» Assigned task
The data below is to be repeated in full, exactly as given.

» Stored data
┄┄┄┄┄┄┄┄┄┄┄┄┄┄┄┄┄┄┄┄
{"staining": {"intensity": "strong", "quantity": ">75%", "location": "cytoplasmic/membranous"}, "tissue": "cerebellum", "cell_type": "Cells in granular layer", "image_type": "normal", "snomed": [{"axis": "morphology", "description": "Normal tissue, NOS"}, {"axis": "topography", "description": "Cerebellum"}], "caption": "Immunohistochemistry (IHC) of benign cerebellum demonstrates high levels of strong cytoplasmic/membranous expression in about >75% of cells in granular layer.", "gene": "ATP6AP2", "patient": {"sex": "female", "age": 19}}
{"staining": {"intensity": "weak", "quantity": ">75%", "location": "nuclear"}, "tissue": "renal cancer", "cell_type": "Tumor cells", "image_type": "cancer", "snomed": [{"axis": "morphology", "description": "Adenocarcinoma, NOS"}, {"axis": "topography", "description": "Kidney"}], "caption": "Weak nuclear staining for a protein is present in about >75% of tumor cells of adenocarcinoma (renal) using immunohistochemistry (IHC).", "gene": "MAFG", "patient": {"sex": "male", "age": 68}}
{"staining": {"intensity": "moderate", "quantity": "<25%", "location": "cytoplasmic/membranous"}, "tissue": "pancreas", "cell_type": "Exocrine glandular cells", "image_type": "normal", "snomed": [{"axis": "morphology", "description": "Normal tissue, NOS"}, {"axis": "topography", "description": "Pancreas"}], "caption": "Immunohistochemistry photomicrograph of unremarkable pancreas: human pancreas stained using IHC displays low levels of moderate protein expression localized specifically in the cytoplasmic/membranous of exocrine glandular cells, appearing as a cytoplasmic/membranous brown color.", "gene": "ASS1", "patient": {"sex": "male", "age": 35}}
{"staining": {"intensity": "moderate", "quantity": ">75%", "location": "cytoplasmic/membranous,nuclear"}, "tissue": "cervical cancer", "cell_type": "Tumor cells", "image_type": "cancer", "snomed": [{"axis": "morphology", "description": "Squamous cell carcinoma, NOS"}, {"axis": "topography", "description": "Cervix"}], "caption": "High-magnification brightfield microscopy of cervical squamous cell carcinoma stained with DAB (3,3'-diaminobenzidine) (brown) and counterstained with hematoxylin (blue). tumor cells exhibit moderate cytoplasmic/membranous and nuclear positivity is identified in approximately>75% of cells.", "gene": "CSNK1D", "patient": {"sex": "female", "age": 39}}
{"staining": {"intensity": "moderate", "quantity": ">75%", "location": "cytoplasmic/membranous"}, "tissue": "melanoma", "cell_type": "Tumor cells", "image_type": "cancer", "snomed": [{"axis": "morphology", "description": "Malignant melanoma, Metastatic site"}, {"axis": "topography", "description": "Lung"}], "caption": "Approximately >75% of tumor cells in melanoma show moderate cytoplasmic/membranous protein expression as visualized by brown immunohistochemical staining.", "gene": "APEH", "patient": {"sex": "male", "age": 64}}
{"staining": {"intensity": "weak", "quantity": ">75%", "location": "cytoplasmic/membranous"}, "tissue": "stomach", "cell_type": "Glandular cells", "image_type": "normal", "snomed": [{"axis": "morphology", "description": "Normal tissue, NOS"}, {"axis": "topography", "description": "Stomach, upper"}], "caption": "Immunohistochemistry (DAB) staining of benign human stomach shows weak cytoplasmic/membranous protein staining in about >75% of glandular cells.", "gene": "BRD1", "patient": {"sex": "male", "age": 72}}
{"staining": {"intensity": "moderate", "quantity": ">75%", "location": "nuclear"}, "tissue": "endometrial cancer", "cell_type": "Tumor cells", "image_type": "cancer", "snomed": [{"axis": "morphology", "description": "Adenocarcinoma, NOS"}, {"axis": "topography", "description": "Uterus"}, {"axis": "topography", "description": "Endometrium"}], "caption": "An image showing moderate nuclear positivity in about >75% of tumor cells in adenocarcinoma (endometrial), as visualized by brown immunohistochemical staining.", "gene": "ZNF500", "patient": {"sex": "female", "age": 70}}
┄┄┄┄┄┄┄┄┄┄┄┄┄┄┄┄┄┄┄┄
» Response to this task
{"staining": {"intensity": "strong", "quantity": ">75%", "location": "cytoplasmic/membranous"}, "tissue": "cerebellum", "cell_type": "Cells in granular layer", "image_type": "normal", "snomed": [{"axis": "morphology", "description": "Normal tissue, NOS"}, {"axis": "topography", "description": "Cerebellum"}], "caption": "Immunohistochemistry (IHC) of benign cerebellum demonstrates high levels of strong cytoplasmic/membranous expression in about >75% of cells in granular layer.", "gene": "ATP6AP2", "patient": {"sex": "female", "age": 19}}
{"staining": {"intensity": "weak", "quantity": ">75%", "location": "nuclear"}, "tissue": "renal cancer", "cell_type": "Tumor cells", "image_type": "cancer", "snomed": [{"axis": "morphology", "description": "Adenocarcinoma, NOS"}, {"axis": "topography", "description": "Kidney"}], "caption": "Weak nuclear staining for a protein is present in about >75% of tumor cells of adenocarcinoma (renal) using immunohistochemistry (IHC).", "gene": "MAFG", "patient": {"sex": "male", "age": 68}}
{"staining": {"intensity": "moderate", "quantity": "<25%", "location": "cytoplasmic/membranous"}, "tissue": "pancreas", "cell_type": "Exocrine glandular cells", "image_type": "normal", "snomed": [{"axis": "morphology", "description": "Normal tissue, NOS"}, {"axis": "topography", "description": "Pancreas"}], "caption": "Immunohistochemistry photomicrograph of unremarkable pancreas: human pancreas stained using IHC displays low levels of moderate protein expression localized specifically in the cytoplasmic/membranous of exocrine glandular cells, appearing as a cytoplasmic/membranous brown color.", "gene": "ASS1", "patient": {"sex": "male", "age": 35}}
{"staining": {"intensity": "moderate", "quantity": ">75%", "location": "cytoplasmic/membranous,nuclear"}, "tissue": "cervical cancer", "cell_type": "Tumor cells", "image_type": "cancer", "snomed": [{"axis": "morphology", "description": "Squamous cell carcinoma, NOS"}, {"axis": "topography", "description": "Cervix"}], "caption": "High-magnification brightfield microscopy of cervical squamous cell carcinoma stained with DAB (3,3'-diaminobenzidine) (brown) and counterstained with hematoxylin (blue). tumor cells exhibit moderate cytoplasmic/membranous and nuclear positivity is identified in approximately>75% of cells.", "gene": "CSNK1D", "patient": {"sex": "female", "age": 39}}
{"staining": {"intensity": "moderate", "quantity": ">75%", "location": "cytoplasmic/membranous"}, "tissue": "melanoma", "cell_type": "Tumor cells", "image_type": "cancer", "snomed": [{"axis": "morphology", "description": "Malignant melanoma, Metastatic site"}, {"axis": "topography", "description": "Lung"}], "caption": "Approximately >75% of tumor cells in melanoma show moderate cytoplasmic/membranous protein expression as visualized by brown immunohistochemical staining.", "gene": "APEH", "patient": {"sex": "male", "age": 64}}
{"staining": {"intensity": "weak", "quantity": ">75%", "location": "cytoplasmic/membranous"}, "tissue": "stomach", "cell_type": "Glandular cells", "image_type": "normal", "snomed": [{"axis": "morphology", "description": "Normal tissue, NOS"}, {"axis": "topography", "description": "Stomach, upper"}], "caption": "Immunohistochemistry (DAB) staining of benign human stomach shows weak cytoplasmic/membranous protein staining in about >75% of glandular cells.", "gene": "BRD1", "patient": {"sex": "male", "age": 72}}
{"staining": {"intensity": "moderate", "quantity": ">75%", "location": "nuclear"}, "tissue": "endometrial cancer", "cell_type": "Tumor cells", "image_type": "cancer", "snomed": [{"axis": "morphology", "description": "Adenocarcinoma, NOS"}, {"axis": "topography", "description": "Uterus"}, {"axis": "topography", "description": "Endometrium"}], "caption": "An image showing moderate nuclear positivity in about >75% of tumor cells in adenocarcinoma (endometrial), as visualized by brown immunohistochemical staining.", "gene": "ZNF500", "patient": {"sex": "female", "age": 70}}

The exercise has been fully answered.